13. The system of claim 12, wherein the feedstock supply controller is configured to:

control circulation of the second feedstock through a second conduit loop having the pressure vessel to raise a second pressure of the second feedstock to a second threshold pressure in the pressure vessel; and

control a second transition from the first pump to the second pump after the second pressure reaches the second threshold pressure, wherein the second transition comprises a second change from the first feedstock to the second feedstock for supply to the first gasifier.

14. The system of claim 12, wherein the feedstock supply controller is configured to control the first transition by progressively increasing the first flow of the first feedstock from the first pump to the first gasifier while progressively decreasing the second flow of the second feedstock from the second pump to the first gasifier.

15. The system of claim 12, wherein the feedstock supply controller is configured to control a pressure control system of the pressure vessel to increase pressure in the pressure vessel to raise the first pressure of the first feedstock to the first threshold pressure.

16. The system of claim 15, comprising the pressure vessel and the pressure control system.

17. The system of claim 16, comprising the first and second pumps.

18. A method, comprising:

controlling a first flow of a first feedstock from a first pump to a first gasifier along a first supply conduit;

controlling a second flow of a second feedstock from a second pump to the first gasifier along a second supply conduit;

controlling circulation of the first feedstock through a first conduit loop having a pressure vessel to raise a first pressure of the first feedstock to a first threshold pressure in the pressure vessel; and

controlling a first transition from the second pump to the first pump after the first pressure reaches the first threshold pressure, wherein the first transition comprises a first change from the second feedstock to the first feedstock for supply to the first gasifier.

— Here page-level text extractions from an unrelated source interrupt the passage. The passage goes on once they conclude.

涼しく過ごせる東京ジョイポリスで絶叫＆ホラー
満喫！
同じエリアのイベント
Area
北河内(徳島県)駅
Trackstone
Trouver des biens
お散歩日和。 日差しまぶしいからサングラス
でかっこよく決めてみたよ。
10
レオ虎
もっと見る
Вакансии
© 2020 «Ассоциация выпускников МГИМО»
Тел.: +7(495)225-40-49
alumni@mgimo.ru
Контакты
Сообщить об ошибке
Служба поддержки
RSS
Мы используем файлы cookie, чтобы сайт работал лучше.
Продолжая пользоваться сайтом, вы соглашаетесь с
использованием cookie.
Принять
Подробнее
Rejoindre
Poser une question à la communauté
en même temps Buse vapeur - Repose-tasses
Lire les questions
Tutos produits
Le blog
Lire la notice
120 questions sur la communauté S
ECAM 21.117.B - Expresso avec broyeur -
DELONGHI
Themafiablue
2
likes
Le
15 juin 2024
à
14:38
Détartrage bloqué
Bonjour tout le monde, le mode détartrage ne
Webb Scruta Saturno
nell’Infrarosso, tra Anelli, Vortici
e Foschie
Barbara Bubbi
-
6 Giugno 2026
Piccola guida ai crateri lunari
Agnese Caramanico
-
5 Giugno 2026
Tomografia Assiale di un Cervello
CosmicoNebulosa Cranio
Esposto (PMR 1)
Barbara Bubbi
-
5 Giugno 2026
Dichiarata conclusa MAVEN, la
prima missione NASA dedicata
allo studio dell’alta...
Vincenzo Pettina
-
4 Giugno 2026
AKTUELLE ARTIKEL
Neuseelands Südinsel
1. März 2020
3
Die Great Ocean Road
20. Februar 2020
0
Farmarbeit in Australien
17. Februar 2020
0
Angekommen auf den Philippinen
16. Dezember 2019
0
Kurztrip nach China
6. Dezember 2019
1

19. The method of claim 18, comprising controlling the first transition by progressively increasing the first flow of the first feedstock from the first pump to the first gasifier while progressively decreasing the second flow of the second feedstock from the second pump to the first gasifier.

20. The method of claim 18, comprising controlling a pressure control system of the pressure vessel to increase pressure in the pressure vessel to raise the first pressure of the first feedstock to the first threshold pressure, wherein the pressure control system comprises a pressure control coupled to a gas supply and a vent.